In September 2006 the brightest exploding star — or supernova — ever seen was spotted in a galaxy 240 million light years from Earth. Dubbed SN 2006gy, it was 100 times brighter than a typical supernova, leading some astrophysicists to conclude that it was created during the death throes of a star 90 or more times massive than our Sun. Now, however, researchers in the Netherlands think they know how such a massive star could have formed in the first place, while an independent team in the US has worked out how the explosion could have taken place. Both results are published in this week’s issue of Nature.

As a star gets older, it burns off all of its hydrogen and is left with a core of helium and heavier elements. If this core is more than twice as heavy as our Sun, astrophysicists believe that the star will collapse, causing a spectacular supernova explosion that leaves behind a black hole or neutron star. Several solar masses worth of material are ejected into the interstellar medium during a supernova, producing a fantastic display of light and colour.
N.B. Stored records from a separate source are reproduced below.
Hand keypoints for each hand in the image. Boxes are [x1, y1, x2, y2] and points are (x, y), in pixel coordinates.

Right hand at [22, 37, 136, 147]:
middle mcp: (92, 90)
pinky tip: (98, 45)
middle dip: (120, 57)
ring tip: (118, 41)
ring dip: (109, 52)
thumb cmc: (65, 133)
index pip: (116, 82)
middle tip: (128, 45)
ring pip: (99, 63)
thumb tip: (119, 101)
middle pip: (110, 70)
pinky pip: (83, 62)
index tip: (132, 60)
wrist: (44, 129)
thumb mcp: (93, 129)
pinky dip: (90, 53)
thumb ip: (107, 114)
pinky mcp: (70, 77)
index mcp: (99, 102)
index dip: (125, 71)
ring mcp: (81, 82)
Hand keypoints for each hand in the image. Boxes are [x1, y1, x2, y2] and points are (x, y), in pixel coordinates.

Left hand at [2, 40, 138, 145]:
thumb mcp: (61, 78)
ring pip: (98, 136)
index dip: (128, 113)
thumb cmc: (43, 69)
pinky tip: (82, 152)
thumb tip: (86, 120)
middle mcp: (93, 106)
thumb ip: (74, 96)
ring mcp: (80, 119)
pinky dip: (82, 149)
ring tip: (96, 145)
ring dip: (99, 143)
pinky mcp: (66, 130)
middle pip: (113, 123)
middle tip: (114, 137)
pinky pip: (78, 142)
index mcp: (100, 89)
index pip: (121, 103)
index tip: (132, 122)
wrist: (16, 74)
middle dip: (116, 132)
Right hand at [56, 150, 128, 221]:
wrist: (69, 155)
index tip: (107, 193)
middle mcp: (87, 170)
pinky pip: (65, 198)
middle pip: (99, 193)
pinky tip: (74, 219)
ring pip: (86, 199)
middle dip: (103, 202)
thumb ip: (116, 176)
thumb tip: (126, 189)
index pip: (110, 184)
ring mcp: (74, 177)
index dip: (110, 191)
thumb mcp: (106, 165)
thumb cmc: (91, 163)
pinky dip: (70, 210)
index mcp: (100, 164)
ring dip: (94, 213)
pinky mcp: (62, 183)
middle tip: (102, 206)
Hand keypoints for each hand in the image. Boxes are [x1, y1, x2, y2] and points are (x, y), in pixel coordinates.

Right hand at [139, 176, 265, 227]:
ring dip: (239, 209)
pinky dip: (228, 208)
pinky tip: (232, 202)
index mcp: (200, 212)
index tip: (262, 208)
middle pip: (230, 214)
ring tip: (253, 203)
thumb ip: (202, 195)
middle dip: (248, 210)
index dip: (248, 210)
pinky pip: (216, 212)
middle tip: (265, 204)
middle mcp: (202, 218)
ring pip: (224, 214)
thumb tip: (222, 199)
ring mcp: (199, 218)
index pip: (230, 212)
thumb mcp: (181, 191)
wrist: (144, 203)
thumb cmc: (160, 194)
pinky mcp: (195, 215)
However, the fate of massive stars with cores that are 40 times as heavy as our Sun is not well understood — making the origins of SN 2006gy a genuine mystery. The leading candidate is a theory that has been around for some time called “pulsed pair instability”. This suggests that the supernova was created not by a single massive explosion, but by the collision of two pulses of matter ejected from a massive star by two successive explosions.

Now, Stan Woosley and colleagues at the University of California at Santa Cruz claim to have shown that SN 2006gy was created in such a way. The instability is believed to occur when a massive star has exhausted its helium and starts to burn carbon and oxygen. This causes the star to contract and become much hotter than before, boosting the energy of the photons it produces. Indeed, the photons become so energetic that they can change into pairs of electrons and positrons.

Pressure drop

This process, in which kinetic energy is converted into matter, causes the pressure of the core to drop. The star responds by contracting further and burning even hotter until the pressure generated by this ferocious burning is so high that the star explodes and several solar masses of material are ejected. Woosley told physicsworld.com that this would produce a relatively small “supernova”, which in the case of SN 2006gy, would probably go unnoticed here on Earth.
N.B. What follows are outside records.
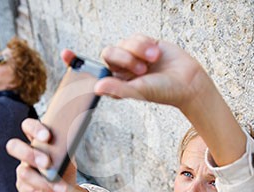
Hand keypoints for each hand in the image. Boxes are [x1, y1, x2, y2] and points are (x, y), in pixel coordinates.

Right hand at [6, 119, 78, 191]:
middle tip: (47, 163)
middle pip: (14, 147)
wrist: (65, 191)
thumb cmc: (65, 168)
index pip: (28, 127)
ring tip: (64, 189)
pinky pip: (32, 191)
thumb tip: (71, 142)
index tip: (47, 136)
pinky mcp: (24, 189)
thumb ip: (66, 149)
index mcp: (36, 141)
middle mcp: (25, 155)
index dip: (34, 129)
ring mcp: (22, 172)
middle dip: (30, 154)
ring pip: (25, 173)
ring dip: (45, 182)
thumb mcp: (68, 157)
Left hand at [83, 34, 206, 112]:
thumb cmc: (164, 92)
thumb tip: (96, 86)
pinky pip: (134, 37)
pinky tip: (156, 53)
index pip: (92, 71)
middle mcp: (120, 70)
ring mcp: (131, 56)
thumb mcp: (139, 92)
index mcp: (115, 83)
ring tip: (152, 62)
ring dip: (137, 50)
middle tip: (141, 70)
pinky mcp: (143, 45)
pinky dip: (144, 44)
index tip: (65, 54)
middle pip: (108, 53)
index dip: (77, 62)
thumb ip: (118, 89)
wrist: (188, 81)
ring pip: (122, 43)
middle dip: (123, 58)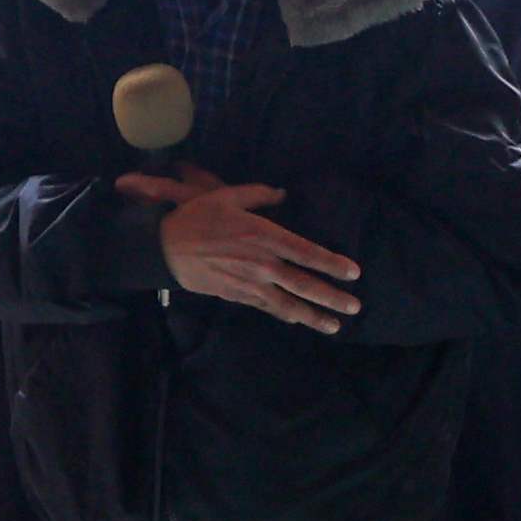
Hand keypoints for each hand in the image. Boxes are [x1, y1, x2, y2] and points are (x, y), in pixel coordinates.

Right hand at [121, 164, 361, 330]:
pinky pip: (268, 308)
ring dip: (314, 317)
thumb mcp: (227, 196)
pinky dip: (286, 315)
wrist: (164, 248)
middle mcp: (263, 264)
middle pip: (305, 285)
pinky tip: (299, 320)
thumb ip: (258, 194)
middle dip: (333, 298)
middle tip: (356, 307)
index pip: (308, 252)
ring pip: (289, 305)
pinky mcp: (238, 296)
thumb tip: (281, 194)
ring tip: (336, 326)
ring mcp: (251, 284)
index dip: (333, 264)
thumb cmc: (196, 217)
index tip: (354, 273)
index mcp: (265, 236)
After ejecting matter, the star begins to contract and the process repeats itself, ejecting matter for a second time. However, Woolsey believes that the fireworks really begin when the second pulse of matter catches up with the first and the collision produces an extraordinary burst of light. According to Woosley, such a collision could produce up to 100 times more light than an ordinary supernova because the collision occurs some distance from the star and its powerful gravitational attraction. As a result, most of the kinetic energy of the ejected particles can be converted into light. In a normal supernova, by contrast, 99% of the kinetic energy is consumed by overcoming gravity.
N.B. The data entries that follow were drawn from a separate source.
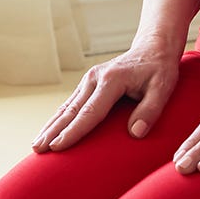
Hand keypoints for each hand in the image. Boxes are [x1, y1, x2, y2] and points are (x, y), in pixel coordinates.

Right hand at [32, 41, 180, 151]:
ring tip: (36, 145)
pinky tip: (49, 131)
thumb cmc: (159, 70)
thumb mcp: (163, 88)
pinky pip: (70, 104)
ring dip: (50, 126)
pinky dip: (57, 119)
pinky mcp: (88, 84)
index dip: (73, 131)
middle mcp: (94, 78)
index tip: (58, 147)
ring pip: (66, 107)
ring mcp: (88, 80)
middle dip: (53, 131)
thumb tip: (135, 133)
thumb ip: (150, 110)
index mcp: (111, 80)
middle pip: (70, 110)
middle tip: (38, 149)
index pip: (89, 111)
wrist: (152, 48)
Woosley and colleagues tested their hypothesis by doing a computer simulation of the death of a star that began life at 110 solar masses, which suggested that such a star would explode twice in about 5.4 years and then collapse into a neutron star or black hole about 15 years after the first explosion. The team also calculated the light that would be emitted in the days after the second explosion, which they claim compares favourably to measurements made on SN 2006gy.

Colliding stars

While Woosley and colleagues have explained how such a bright supernova could occur, the question of how such a massive star could form in the first place has been addressed by Simon Portegies Zwart and Edward van den Heuvel of the University of Amsterdam in the Netherlands.

Most astrophysicists believe that massive stars were common in the early Universe, but it would be very unlikely for such a star to form much later on — as the SN 2006gy must have done if it exploded a mere 240 million years ago. An important clue as to the origin of the SN 2006gy star is that the supernova light suggests it had an abundance of hydrogen. This is puzzling because massive stars near death should have already burned off all their hydrogen.

Portegies Zwart and van den Heuvel believe that instead of being a massive isolated star that has grown old, the SN 2006gy star was the product of a series of “runaway” collisions between stars in a dense and young stellar cluster. Such collisions could cause a large star to get bigger and bigger by absorbing young hydrogen-rich stars. Eventually, such a star could become large enough to become a supernova — but it would also have a significant amount of hydrogen from the last star it absorbed.

Portegies Zwart and van den Heuvel performed computer simulations of runaway collisions, which showed that stars greater than 100 solar masses could be created by collisions over several million years. And if the last collision with a young star occurred about 100,000 before the supernova, there would be enough hydrogen left over to explain its presence in SN 2006gy. Portegies Zwart told physicsworld.com that once the supernova fades in a year or so the cluster should become visible, which will provide them with a way of testing their hypothesis.